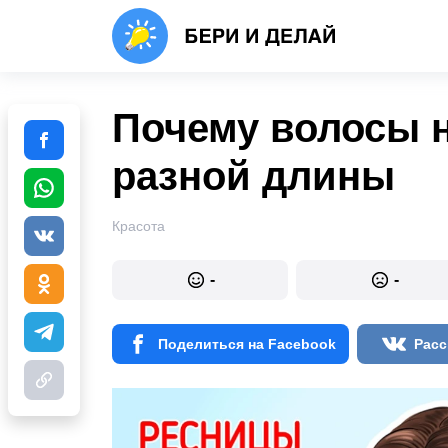
Почему волосы н
разной длины
Красота
-
-
Поделиться на Facebook
Расс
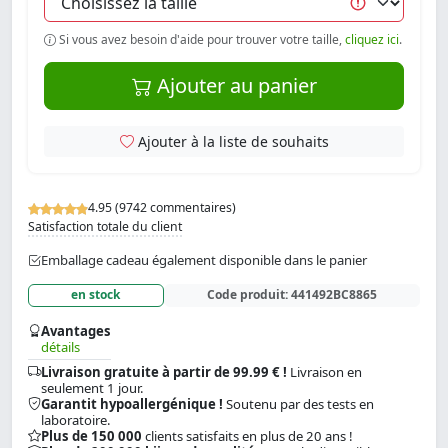
Si vous avez besoin d'aide pour trouver votre taille,
cliquez ici
.
Ajouter au panier
Ajouter à la liste de souhaits
4.95 (9742 commentaires)
Satisfaction totale du client
Emballage cadeau également disponible dans le panier
en stock
Code produit:
441492BC8865
Avantages
détails
Livraison gratuite à partir de 99.99 € !
Livraison en
seulement 1 jour.
Garantit hypoallergénique !
Soutenu par des tests en
laboratoire.
Plus de 150 000
clients satisfaits en plus de 20 ans !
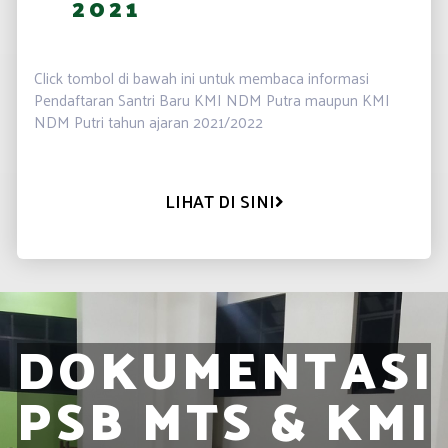
2021
.
Click tombol di bawah ini untuk membaca informasi
Pendaftaran Santri Baru KMI NDM Putra maupun KMI
NDM Putri tahun ajaran 2021/2022
LIHAT DI SINI
DOKUMENTASI
PSB MTS & KMI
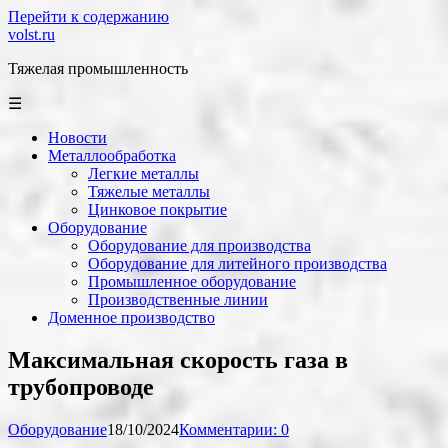
Перейти к содержанию
volst.ru
Тяжелая промышленность
☰
Новости
Металлообработка
Легкие металлы
Тяжелые металлы
Цинковое покрытие
Оборудование
Оборудование для производства
Оборудование для литейного производства
Промышленное оборудование
Производственные линии
Доменное производство
Максимальная скорость газа в
трубопроводе
Оборудование
18/10/2024
Комментарии: 0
+---+
EXERCISE AIM — Repeat the text of every item above word for word, line by line. Leave the pictures out.

ANSWER BOX —
Почему волосы н
разной длины
Красота
-
-
Поделиться на Facebook
Расс
Si vous avez besoin d'aide pour trouver votre taille,
cliquez ici
.
Ajouter au panier
Ajouter à la liste de souhaits
4.95 (9742 commentaires)
Satisfaction totale du client
Emballage cadeau également disponible dans le panier
en stock
Code produit:
441492BC8865
Avantages
détails
Livraison gratuite à partir de 99.99 € !
Livraison en
seulement 1 jour.
Garantit hypoallergénique !
Soutenu par des tests en
laboratoire.
Plus de 150 000
clients satisfaits en plus de 20 ans !
2021
.
Click tombol di bawah ini untuk membaca informasi
Pendaftaran Santri Baru KMI NDM Putra maupun KMI
NDM Putri tahun ajaran 2021/2022
LIHAT DI SINI
DOKUMENTASI
PSB MTS & KMI
Перейти к содержанию
volst.ru
Тяжелая промышленность
☰
Новости
Металлообработка
Легкие металлы
Тяжелые металлы
Цинковое покрытие
Оборудование
Оборудование для производства
Оборудование для литейного производства
Промышленное оборудование
Производственные линии
Доменное производство
Максимальная скорость газа в
трубопроводе
Оборудование
18/10/2024
Комментарии: 0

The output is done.